En la opinión pública del mundo entero va cobrando cada día más fuerza la convicción de que los pueblos deben poder elegir libremente la organización social a la que aspiran para su propio país, y de que esta organización debe ser conforme a la justicia, en el respeto de la libertad, de la fe religiosa, de los derechos del hombre en general. Es una convicción comúnmente compartida que ningún pueblo debería ser tratado por otros como un ser subordinado o como un instrumento, despreciando la igualdad inscrita en la conciencia humana y reconocida por las normas del derecho internacional.

Igual que en las relaciones interpersonales no está permitido que una parte disponga a su gusto de la otra como si fuera un objeto, del mismo modo en la vida internacional debería denunciarse todo lo que atente contra la libre expresión de la voluntad de las naciones.
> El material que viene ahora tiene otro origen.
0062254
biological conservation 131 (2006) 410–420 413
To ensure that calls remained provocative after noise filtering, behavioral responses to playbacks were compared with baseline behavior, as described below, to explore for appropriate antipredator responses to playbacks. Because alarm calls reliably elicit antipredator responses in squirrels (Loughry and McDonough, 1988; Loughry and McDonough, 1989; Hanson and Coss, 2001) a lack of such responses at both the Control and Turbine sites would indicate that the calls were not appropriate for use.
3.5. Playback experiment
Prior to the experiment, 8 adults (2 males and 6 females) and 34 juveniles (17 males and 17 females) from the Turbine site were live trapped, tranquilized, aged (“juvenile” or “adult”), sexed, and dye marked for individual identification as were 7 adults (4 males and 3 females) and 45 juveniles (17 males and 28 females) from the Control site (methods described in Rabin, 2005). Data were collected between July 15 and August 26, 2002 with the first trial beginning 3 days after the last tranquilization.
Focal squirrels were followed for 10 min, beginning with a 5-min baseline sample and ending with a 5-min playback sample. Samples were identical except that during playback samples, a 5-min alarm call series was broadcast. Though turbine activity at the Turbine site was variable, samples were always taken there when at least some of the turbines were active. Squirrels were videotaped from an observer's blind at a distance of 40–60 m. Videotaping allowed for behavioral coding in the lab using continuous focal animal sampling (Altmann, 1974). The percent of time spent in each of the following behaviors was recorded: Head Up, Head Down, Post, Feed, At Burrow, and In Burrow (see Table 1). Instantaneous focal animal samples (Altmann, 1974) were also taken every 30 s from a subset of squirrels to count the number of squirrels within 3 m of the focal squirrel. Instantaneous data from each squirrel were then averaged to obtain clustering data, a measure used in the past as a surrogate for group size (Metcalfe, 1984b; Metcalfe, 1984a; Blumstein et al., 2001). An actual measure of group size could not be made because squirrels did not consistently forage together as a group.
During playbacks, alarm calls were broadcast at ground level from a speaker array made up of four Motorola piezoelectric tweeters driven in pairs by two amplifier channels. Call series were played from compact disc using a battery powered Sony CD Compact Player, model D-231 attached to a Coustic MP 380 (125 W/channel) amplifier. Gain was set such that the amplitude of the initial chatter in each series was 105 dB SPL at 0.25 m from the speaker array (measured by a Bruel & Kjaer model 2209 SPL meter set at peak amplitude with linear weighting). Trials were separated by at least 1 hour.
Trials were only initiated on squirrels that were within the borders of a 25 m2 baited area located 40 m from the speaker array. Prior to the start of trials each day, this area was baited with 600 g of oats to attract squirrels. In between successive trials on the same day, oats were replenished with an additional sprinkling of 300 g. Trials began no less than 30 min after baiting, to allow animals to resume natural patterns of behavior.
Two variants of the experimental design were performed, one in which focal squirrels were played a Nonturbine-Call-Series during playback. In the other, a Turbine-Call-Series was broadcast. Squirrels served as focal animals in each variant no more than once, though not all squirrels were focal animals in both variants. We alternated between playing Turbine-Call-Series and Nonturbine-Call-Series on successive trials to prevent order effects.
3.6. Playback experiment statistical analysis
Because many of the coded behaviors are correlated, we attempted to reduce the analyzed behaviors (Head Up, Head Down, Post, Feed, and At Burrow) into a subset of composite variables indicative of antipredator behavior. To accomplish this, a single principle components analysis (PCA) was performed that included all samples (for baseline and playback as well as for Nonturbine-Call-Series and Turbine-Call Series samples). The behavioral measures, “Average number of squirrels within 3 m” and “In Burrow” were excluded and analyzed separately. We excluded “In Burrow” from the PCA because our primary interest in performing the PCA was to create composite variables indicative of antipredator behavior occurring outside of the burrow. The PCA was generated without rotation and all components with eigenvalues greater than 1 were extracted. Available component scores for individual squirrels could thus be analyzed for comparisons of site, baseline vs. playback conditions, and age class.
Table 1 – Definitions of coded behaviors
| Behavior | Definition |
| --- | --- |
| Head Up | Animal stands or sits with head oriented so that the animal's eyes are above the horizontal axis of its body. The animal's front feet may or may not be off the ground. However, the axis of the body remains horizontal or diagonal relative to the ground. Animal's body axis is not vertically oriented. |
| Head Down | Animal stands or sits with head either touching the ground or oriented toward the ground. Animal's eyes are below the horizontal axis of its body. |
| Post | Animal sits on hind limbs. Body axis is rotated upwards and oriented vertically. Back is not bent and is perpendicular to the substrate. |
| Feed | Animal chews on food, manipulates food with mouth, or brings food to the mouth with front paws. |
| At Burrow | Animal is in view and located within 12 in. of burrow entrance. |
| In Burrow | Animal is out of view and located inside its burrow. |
El hecho de las reparticiones en esferas de hegemonía, que han podido tener su origen en situaciones particulares y contingentes, no debería justificar su persistencia, sobre todo si tienden a limitar la soberanía de otros. Todo pueblo debe poder disponer de sí mismo en lo que se refiere a la libre determinación de su propio destino. La Iglesia no puede dejar de apoyar esta convicción.

También la paz interior de las naciones puede verse amenazada de diverso modo: o por una forma autoritaria, ya existente, que un pueblo se propone superar para conseguir una forma más libre y de acuerdo con su genio, o también por la amenaza de formas totalitarias que repugnan a la cultura humanista y religiosa de tal o cual país, pero que se les querría imponer justificándolas con ideologías que, bajo pretexto de una nueva organización social, no respetan la libre expresión del hombre.

Ante estas diferentes situaciones, dolorosas y a veces dramáticas, siempre importantes y decisivas para la vida de las naciones, la Iglesia, como una madre preocupada por el bien de las personas y de los pueblos, nunca puede permanecer indiferente. La acción que realiza reviste un carácter humano y moral, completamente ajeno a los cálculos políticos.

En este contexto se explica, por otro lado, la parte activa que he tomado con mi obra de mediación en la controversia sobre la zona austral, a fin de que poblaciones tan estimables y generosas de dos países de antigua y auténtica tradición cristiana -Chile y Argentina- puedan avanzar definitivamente por el camino de la prosperidad y del progreso, en el respeto del inestimable tesoro de la paz verdadera.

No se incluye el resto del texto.